The launch of WNS is supported by a variety of product launches due in the coming weeks. These include:

  • The RFS4000, an 802.11n access unit that combines wired and wireless networking and security features, targeting SME and branch office environments;
  • The AP7181 outdoor 802.11n mesh system;
  • The multi-purpose 802.11a/b/g/n dal-radio access point with self-healing mesh and intrusion prevention.
  • Security software – retaining the AirDefense name – provides intrusion detection and prevention, forensics, tracking and troubleshooting for wired and wireless networks.

And for the service provider market, WNS includes three launches: the PNP430, an unlicensed 5GHz-band point-to-multipoint unit with 40 Mbps throughput; the PTP800, a wireless Ethernet microwave system designed for licensed spectrum; and the PMP320, which supports the 802.16e mobile WiMax solution for the 3.3GHz to 3.65GHz licensed bands.
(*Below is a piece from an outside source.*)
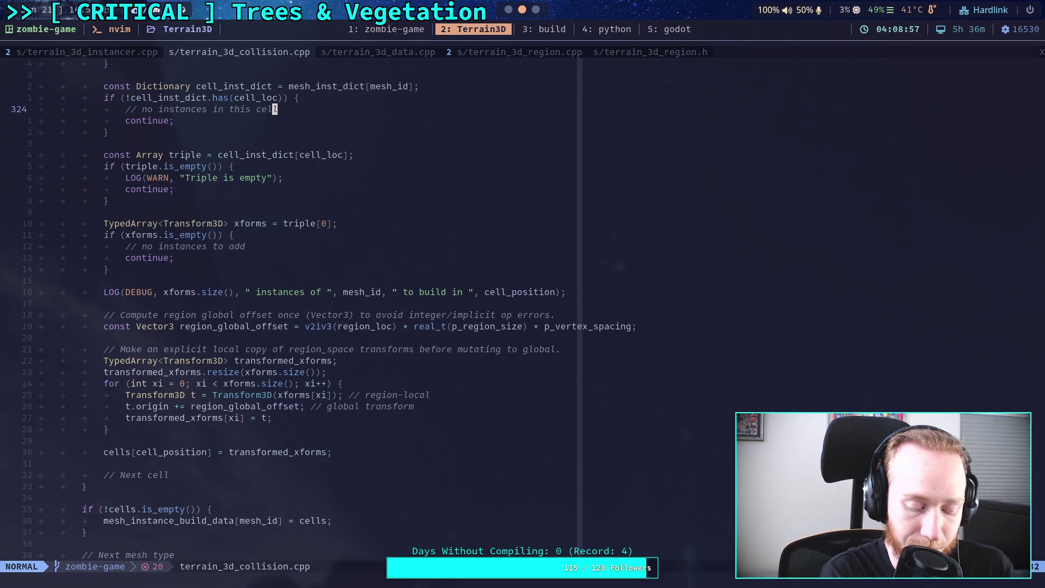
key("alt+Tab")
Perhaps surprisingly, the portfolio also includes a converged communications system, the TEAM VoWLAN, which provides access for mobile devices to PBX-based telephony with applications such as text messaging, e-mail and Internet access.

Fogarasi said Motorola has also put a lot of work into the management and administration layer, so there is now “a single console for any ad all solutions in the range.”

The Channel
 

To even consider taking on Cisco in the enterprise wireless space, Motorola is going to have to work hard to attract attention to itself. Here, Fogarasi said, its channel relationships will be key.

“We are looking to increase both the capacity and quality of the channel,” he said. “The strategy will include training and certification.

“There actually aren’t that many good enterprise wireless engineers out there,” he explained. To support the channel, Motorola believes expanding the pool of people who can design and then implement high-quality mesh wireless systems for enterprise customers will be key.

To that end, he said, Motorola will be positioning its accreditations around industry standards, making them useful outside the Motorola-branded world.